Evie argued that we hadn’t been dating long enough to throw in the stress of sharing space and finances just yet. I didn’t agree. It took me a month to convince her to move in.
“Eddie, I swear to God I’m going to arrest you one of these days,” she said after I’d hounded her once again to move in.
“No, you’re not. You’re going to move in with me.”
“Yes, Eddie, I will.”
“Yes you ... wait, what?” I was so prepared to argue with her that her words only registered halfway through my counter-argument.
“I’ll move in. But I want to get all my things in order at my place first. I don’t want to worry about my place and yours at the same time.”

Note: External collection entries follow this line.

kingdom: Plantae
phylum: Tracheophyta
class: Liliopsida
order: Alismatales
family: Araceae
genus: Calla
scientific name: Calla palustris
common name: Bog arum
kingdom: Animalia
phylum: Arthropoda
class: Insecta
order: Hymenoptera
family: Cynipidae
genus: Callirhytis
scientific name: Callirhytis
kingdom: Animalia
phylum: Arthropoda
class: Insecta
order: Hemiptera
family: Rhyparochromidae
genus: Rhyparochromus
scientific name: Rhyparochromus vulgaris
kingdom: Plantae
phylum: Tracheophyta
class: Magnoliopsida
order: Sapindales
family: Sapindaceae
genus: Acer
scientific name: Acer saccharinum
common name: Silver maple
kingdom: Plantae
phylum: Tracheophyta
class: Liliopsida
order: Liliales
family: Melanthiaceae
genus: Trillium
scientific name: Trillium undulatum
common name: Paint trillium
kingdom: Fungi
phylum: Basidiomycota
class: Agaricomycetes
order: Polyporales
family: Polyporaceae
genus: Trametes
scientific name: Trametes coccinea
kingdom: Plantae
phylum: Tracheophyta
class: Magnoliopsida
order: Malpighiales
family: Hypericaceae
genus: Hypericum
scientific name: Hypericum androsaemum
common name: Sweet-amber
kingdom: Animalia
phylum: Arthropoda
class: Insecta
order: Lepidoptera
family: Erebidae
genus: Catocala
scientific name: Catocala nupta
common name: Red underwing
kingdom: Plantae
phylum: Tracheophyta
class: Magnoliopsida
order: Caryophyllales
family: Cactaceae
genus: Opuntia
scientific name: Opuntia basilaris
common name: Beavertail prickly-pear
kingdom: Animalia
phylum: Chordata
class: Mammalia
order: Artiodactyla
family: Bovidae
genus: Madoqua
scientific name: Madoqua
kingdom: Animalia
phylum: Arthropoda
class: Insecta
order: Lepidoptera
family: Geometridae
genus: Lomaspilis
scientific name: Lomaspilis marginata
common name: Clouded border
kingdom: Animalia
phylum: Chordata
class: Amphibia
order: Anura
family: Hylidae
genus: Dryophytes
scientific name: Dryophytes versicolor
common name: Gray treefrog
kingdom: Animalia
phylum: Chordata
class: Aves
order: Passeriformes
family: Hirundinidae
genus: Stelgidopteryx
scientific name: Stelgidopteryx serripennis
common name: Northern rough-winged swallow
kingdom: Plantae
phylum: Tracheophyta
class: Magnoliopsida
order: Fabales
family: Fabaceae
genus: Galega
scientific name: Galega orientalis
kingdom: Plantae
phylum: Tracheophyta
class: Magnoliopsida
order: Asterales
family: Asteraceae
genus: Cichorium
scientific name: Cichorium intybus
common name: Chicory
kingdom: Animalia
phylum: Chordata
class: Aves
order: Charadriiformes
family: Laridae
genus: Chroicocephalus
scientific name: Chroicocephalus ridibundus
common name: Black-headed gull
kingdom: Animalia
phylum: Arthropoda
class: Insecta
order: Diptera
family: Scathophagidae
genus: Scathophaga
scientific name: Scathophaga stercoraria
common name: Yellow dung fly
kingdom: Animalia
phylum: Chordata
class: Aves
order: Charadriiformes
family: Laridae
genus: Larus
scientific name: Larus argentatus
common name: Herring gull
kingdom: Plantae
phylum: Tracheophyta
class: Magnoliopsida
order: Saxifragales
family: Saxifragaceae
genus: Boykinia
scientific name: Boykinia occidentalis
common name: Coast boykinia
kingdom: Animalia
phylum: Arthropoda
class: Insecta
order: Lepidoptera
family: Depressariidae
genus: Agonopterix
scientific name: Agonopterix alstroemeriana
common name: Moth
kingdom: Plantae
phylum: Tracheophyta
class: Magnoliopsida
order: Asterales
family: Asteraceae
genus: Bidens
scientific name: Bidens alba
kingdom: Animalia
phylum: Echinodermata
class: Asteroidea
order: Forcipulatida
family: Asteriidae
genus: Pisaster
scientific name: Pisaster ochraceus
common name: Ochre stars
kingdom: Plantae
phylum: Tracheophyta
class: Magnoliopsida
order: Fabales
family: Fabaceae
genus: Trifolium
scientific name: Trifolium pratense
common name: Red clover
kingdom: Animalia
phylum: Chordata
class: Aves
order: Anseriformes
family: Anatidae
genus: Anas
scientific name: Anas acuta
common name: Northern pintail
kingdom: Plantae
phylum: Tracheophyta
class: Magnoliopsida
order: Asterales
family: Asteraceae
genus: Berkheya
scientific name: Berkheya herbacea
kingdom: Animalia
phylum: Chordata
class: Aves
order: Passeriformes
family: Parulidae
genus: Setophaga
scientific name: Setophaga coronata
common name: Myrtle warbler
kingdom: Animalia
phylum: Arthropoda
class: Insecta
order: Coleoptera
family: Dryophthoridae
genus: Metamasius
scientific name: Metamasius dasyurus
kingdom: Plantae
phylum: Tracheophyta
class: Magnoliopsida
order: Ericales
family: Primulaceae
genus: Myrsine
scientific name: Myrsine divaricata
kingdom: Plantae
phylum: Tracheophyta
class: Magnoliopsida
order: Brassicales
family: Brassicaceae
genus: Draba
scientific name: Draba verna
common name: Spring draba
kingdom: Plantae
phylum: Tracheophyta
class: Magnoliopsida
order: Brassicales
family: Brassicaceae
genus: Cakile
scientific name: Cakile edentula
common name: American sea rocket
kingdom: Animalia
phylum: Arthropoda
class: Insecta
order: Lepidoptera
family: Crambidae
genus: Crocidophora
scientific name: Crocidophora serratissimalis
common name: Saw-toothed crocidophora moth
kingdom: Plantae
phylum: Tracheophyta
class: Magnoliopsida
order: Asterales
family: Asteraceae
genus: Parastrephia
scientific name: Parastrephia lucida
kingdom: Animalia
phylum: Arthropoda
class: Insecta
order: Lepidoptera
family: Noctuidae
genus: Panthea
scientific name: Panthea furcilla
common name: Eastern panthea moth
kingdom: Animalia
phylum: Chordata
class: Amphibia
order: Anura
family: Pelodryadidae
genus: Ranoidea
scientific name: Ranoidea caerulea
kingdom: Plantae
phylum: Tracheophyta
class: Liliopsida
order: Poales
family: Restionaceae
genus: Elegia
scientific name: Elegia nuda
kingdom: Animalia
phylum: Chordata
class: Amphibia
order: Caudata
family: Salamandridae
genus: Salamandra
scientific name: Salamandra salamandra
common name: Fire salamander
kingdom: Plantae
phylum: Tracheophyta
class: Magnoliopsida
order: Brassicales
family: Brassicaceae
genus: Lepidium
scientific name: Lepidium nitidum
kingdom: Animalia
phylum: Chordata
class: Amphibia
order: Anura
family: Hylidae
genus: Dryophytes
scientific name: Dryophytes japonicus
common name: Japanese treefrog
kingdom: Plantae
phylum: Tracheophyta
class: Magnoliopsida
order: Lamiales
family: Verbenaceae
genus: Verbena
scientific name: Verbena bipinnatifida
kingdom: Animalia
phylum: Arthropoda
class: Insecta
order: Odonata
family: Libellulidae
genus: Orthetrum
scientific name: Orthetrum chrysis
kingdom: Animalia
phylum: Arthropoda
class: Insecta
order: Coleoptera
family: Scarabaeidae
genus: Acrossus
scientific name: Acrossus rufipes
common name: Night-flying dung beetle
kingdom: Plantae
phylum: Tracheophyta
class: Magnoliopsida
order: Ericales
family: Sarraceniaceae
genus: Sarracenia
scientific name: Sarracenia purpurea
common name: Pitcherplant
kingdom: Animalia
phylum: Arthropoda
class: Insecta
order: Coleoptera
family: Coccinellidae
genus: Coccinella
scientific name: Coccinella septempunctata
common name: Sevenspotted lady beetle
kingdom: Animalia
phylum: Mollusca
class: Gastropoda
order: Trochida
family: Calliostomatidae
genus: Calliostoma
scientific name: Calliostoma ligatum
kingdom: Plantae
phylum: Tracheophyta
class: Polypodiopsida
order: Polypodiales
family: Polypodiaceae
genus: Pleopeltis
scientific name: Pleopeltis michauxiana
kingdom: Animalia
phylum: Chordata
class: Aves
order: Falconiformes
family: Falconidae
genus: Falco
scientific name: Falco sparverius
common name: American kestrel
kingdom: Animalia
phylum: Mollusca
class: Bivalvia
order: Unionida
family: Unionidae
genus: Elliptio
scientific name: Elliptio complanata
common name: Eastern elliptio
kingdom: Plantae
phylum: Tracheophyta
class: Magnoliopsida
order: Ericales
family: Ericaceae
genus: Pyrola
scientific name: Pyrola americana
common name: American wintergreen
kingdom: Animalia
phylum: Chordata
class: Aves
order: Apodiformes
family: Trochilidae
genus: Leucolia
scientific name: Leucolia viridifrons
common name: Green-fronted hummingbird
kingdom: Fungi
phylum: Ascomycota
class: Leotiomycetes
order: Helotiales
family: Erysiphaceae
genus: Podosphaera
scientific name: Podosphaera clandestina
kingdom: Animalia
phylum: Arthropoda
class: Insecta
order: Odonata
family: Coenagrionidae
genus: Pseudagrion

“You don’t have to worry about a thing. I’ve got everything covered here,” I told her. I got a glare in return. I should have known my independent, strong woman would want to be equal in everything.
She decided she was going to keep her home and rent it out, but it took her about a week to weigh the pros and cons of selling versus renting. She wanted to get her finances in order, then go through her stuff, which I did help with, but damn, did she have a lot of stuff. After that, she wanted to make sure all her mail and whatnot went to the right place. “I’m not letting a random person renting my home get their hands on my personal mail.” After that, she picked out a management company she trusted. Only then did she agree to move in with me. Of course, we had to pick a day we had off and could make it work.
That day had finally come yesterday. And now, I was meeting her family. They knew all about me, and we had tried to have the official “meet the parents” thing on several occasions, but something always came up. Now, though, their little girl had moved in with a guy, and we’d invited them over to see the place—and, of course, to meet me and vice versa, so there was no way they weren’t coming.
“Yeah, Eddie?” Evie called out from the kitchen as I stared down at a picture of Evie and her dad when she was just a little girl.
I’d seen a few pictures of Evie as a cute little girl with pigtails. And I’d seen a couple of pictures of her dad from the recent past. He looked familiar, but I hadn’t given it much thought.